■ WORK TASK
Please reproduce the following records exactly as they appear.

**** RECORDS FOR THE TASK

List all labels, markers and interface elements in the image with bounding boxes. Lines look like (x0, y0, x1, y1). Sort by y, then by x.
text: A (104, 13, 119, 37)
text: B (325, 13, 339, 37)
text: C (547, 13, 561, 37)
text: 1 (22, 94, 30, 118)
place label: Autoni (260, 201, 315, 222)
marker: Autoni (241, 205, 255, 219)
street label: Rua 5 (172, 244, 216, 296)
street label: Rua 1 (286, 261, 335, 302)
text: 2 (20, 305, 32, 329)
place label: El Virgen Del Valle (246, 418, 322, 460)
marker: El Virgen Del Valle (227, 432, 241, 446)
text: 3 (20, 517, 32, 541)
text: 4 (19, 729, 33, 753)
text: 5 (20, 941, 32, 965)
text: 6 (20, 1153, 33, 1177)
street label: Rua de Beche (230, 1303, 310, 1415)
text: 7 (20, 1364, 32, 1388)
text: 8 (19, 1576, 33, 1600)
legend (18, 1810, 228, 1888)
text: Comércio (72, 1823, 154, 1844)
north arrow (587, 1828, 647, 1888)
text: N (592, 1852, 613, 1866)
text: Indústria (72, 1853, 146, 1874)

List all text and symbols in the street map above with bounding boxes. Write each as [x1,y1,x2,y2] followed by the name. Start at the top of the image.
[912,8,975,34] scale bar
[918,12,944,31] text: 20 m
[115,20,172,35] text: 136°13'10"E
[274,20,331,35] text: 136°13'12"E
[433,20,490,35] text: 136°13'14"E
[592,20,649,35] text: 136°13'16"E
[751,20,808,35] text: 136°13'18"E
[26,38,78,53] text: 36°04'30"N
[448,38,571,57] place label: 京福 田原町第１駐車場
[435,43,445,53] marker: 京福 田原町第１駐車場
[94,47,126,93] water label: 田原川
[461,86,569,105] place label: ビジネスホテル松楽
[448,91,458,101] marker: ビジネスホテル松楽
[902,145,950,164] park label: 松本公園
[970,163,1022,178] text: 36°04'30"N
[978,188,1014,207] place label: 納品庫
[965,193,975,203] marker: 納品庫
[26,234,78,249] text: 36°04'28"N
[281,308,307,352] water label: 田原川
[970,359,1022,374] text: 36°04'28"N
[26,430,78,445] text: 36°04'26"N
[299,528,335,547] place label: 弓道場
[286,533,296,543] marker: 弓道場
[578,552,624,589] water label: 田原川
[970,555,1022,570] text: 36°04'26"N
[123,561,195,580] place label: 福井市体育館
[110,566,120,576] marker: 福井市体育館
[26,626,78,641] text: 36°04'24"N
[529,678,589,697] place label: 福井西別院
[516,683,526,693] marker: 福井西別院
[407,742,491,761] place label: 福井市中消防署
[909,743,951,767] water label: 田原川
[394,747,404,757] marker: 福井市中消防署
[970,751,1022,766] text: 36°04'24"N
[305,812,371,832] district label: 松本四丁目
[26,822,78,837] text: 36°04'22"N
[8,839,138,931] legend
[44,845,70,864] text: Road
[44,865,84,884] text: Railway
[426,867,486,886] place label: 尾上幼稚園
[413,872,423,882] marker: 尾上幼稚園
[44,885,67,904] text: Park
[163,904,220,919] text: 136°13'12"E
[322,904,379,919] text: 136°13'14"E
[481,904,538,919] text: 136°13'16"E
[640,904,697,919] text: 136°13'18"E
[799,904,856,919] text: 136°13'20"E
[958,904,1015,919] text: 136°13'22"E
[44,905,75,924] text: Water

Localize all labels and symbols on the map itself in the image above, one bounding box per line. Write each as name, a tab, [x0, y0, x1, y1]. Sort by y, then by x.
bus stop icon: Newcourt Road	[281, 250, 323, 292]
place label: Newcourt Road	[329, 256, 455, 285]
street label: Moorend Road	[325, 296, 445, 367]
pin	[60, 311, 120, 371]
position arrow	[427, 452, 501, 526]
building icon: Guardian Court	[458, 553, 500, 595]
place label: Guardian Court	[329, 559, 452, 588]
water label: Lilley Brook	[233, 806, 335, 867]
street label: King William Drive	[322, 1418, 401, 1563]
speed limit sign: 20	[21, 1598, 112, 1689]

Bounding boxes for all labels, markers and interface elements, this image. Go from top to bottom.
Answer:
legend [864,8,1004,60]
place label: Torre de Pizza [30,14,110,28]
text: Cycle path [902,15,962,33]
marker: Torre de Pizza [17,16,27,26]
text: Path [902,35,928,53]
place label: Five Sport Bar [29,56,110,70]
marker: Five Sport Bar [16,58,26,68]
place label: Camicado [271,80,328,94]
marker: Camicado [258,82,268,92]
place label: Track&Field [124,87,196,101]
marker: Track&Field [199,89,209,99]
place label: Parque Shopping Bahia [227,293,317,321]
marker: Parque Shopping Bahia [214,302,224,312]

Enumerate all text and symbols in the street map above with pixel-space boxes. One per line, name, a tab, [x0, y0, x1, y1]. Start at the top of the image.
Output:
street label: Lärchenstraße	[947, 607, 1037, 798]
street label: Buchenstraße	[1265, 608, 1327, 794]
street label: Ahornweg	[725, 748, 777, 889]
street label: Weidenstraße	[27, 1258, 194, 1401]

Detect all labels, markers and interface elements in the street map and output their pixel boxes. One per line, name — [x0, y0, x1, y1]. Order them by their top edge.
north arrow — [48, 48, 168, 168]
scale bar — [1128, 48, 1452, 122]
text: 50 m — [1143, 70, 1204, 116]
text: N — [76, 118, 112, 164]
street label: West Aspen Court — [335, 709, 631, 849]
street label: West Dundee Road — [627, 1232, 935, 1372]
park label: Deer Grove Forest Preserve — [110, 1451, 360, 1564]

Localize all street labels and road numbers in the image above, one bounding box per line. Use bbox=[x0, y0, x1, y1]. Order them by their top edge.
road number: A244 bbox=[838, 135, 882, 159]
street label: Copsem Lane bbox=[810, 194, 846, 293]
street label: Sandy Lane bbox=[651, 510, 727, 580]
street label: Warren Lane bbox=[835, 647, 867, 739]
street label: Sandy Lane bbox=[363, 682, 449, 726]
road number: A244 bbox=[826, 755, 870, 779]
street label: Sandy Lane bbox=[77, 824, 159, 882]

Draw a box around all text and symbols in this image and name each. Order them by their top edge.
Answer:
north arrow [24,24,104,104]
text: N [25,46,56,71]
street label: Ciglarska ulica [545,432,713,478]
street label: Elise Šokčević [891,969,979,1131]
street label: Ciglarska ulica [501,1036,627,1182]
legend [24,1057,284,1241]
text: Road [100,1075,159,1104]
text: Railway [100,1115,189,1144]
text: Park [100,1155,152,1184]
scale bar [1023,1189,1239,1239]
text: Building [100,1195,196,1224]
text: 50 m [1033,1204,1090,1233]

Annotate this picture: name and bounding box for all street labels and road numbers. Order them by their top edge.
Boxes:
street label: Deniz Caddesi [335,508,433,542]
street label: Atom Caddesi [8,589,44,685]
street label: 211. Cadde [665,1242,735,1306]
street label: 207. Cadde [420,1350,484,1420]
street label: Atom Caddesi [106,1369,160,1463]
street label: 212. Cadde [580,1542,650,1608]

********

■ WRITTEN ANSWER
List all labels, markers and interface elements in the image with bounding boxes. Lines look like (x0, y0, x1, y1). Sort by y, then by x.
text: A (104, 13, 119, 37)
text: B (325, 13, 339, 37)
text: C (547, 13, 561, 37)
text: 1 (22, 94, 30, 118)
place label: Autoni (260, 201, 315, 222)
marker: Autoni (241, 205, 255, 219)
street label: Rua 5 (172, 244, 216, 296)
street label: Rua 1 (286, 261, 335, 302)
text: 2 (20, 305, 32, 329)
place label: El Virgen Del Valle (246, 418, 322, 460)
marker: El Virgen Del Valle (227, 432, 241, 446)
text: 3 (20, 517, 32, 541)
text: 4 (19, 729, 33, 753)
text: 5 (20, 941, 32, 965)
text: 6 (20, 1153, 33, 1177)
street label: Rua de Beche (230, 1303, 310, 1415)
text: 7 (20, 1364, 32, 1388)
text: 8 (19, 1576, 33, 1600)
legend (18, 1810, 228, 1888)
text: Comércio (72, 1823, 154, 1844)
north arrow (587, 1828, 647, 1888)
text: N (592, 1852, 613, 1866)
text: Indústria (72, 1853, 146, 1874)

List all text and symbols in the street map above with bounding boxes. Write each as [x1,y1,x2,y2] followed by the name. Start at the top of the image.
[912,8,975,34] scale bar
[918,12,944,31] text: 20 m
[115,20,172,35] text: 136°13'10"E
[274,20,331,35] text: 136°13'12"E
[433,20,490,35] text: 136°13'14"E
[592,20,649,35] text: 136°13'16"E
[751,20,808,35] text: 136°13'18"E
[26,38,78,53] text: 36°04'30"N
[448,38,571,57] place label: 京福 田原町第１駐車場
[435,43,445,53] marker: 京福 田原町第１駐車場
[94,47,126,93] water label: 田原川
[461,86,569,105] place label: ビジネスホテル松楽
[448,91,458,101] marker: ビジネスホテル松楽
[902,145,950,164] park label: 松本公園
[970,163,1022,178] text: 36°04'30"N
[978,188,1014,207] place label: 納品庫
[965,193,975,203] marker: 納品庫
[26,234,78,249] text: 36°04'28"N
[281,308,307,352] water label: 田原川
[970,359,1022,374] text: 36°04'28"N
[26,430,78,445] text: 36°04'26"N
[299,528,335,547] place label: 弓道場
[286,533,296,543] marker: 弓道場
[578,552,624,589] water label: 田原川
[970,555,1022,570] text: 36°04'26"N
[123,561,195,580] place label: 福井市体育館
[110,566,120,576] marker: 福井市体育館
[26,626,78,641] text: 36°04'24"N
[529,678,589,697] place label: 福井西別院
[516,683,526,693] marker: 福井西別院
[407,742,491,761] place label: 福井市中消防署
[909,743,951,767] water label: 田原川
[394,747,404,757] marker: 福井市中消防署
[970,751,1022,766] text: 36°04'24"N
[305,812,371,832] district label: 松本四丁目
[26,822,78,837] text: 36°04'22"N
[8,839,138,931] legend
[44,845,70,864] text: Road
[44,865,84,884] text: Railway
[426,867,486,886] place label: 尾上幼稚園
[413,872,423,882] marker: 尾上幼稚園
[44,885,67,904] text: Park
[163,904,220,919] text: 136°13'12"E
[322,904,379,919] text: 136°13'14"E
[481,904,538,919] text: 136°13'16"E
[640,904,697,919] text: 136°13'18"E
[799,904,856,919] text: 136°13'20"E
[958,904,1015,919] text: 136°13'22"E
[44,905,75,924] text: Water

Localize all labels and symbols on the map itself in the image above, one bounding box per line. Write each as name, a tab, [x0, y0, x1, y1]. Sort by y, then by x.
bus stop icon: Newcourt Road	[281, 250, 323, 292]
place label: Newcourt Road	[329, 256, 455, 285]
street label: Moorend Road	[325, 296, 445, 367]
pin	[60, 311, 120, 371]
position arrow	[427, 452, 501, 526]
building icon: Guardian Court	[458, 553, 500, 595]
place label: Guardian Court	[329, 559, 452, 588]
water label: Lilley Brook	[233, 806, 335, 867]
street label: King William Drive	[322, 1418, 401, 1563]
speed limit sign: 20	[21, 1598, 112, 1689]

Bounding boxes for all labels, markers and interface elements, this image. Go from top to bottom.
Answer:
legend [864,8,1004,60]
place label: Torre de Pizza [30,14,110,28]
text: Cycle path [902,15,962,33]
marker: Torre de Pizza [17,16,27,26]
text: Path [902,35,928,53]
place label: Five Sport Bar [29,56,110,70]
marker: Five Sport Bar [16,58,26,68]
place label: Camicado [271,80,328,94]
marker: Camicado [258,82,268,92]
place label: Track&Field [124,87,196,101]
marker: Track&Field [199,89,209,99]
place label: Parque Shopping Bahia [227,293,317,321]
marker: Parque Shopping Bahia [214,302,224,312]

Enumerate all text and symbols in the street map above with pixel-space boxes. One per line, name, a tab, [x0, y0, x1, y1]. Start at the top of the image.
Output:
street label: Lärchenstraße	[947, 607, 1037, 798]
street label: Buchenstraße	[1265, 608, 1327, 794]
street label: Ahornweg	[725, 748, 777, 889]
street label: Weidenstraße	[27, 1258, 194, 1401]

Detect all labels, markers and interface elements in the street map and output their pixel boxes. One per line, name — [x0, y0, x1, y1]. Order them by their top edge.
north arrow — [48, 48, 168, 168]
scale bar — [1128, 48, 1452, 122]
text: 50 m — [1143, 70, 1204, 116]
text: N — [76, 118, 112, 164]
street label: West Aspen Court — [335, 709, 631, 849]
street label: West Dundee Road — [627, 1232, 935, 1372]
park label: Deer Grove Forest Preserve — [110, 1451, 360, 1564]

Localize all street labels and road numbers in the image above, one bounding box per line. Use bbox=[x0, y0, x1, y1]. Order them by their top edge.
road number: A244 bbox=[838, 135, 882, 159]
street label: Copsem Lane bbox=[810, 194, 846, 293]
street label: Sandy Lane bbox=[651, 510, 727, 580]
street label: Warren Lane bbox=[835, 647, 867, 739]
street label: Sandy Lane bbox=[363, 682, 449, 726]
road number: A244 bbox=[826, 755, 870, 779]
street label: Sandy Lane bbox=[77, 824, 159, 882]

Draw a box around all text and symbols in this image and name each. Order them by their top edge.
Answer:
north arrow [24,24,104,104]
text: N [25,46,56,71]
street label: Ciglarska ulica [545,432,713,478]
street label: Elise Šokčević [891,969,979,1131]
street label: Ciglarska ulica [501,1036,627,1182]
legend [24,1057,284,1241]
text: Road [100,1075,159,1104]
text: Railway [100,1115,189,1144]
text: Park [100,1155,152,1184]
scale bar [1023,1189,1239,1239]
text: Building [100,1195,196,1224]
text: 50 m [1033,1204,1090,1233]

Annotate this picture: name and bounding box for all street labels and road numbers. Order them by their top edge.
Boxes:
street label: Deniz Caddesi [335,508,433,542]
street label: Atom Caddesi [8,589,44,685]
street label: 211. Cadde [665,1242,735,1306]
street label: 207. Cadde [420,1350,484,1420]
street label: Atom Caddesi [106,1369,160,1463]
street label: 212. Cadde [580,1542,650,1608]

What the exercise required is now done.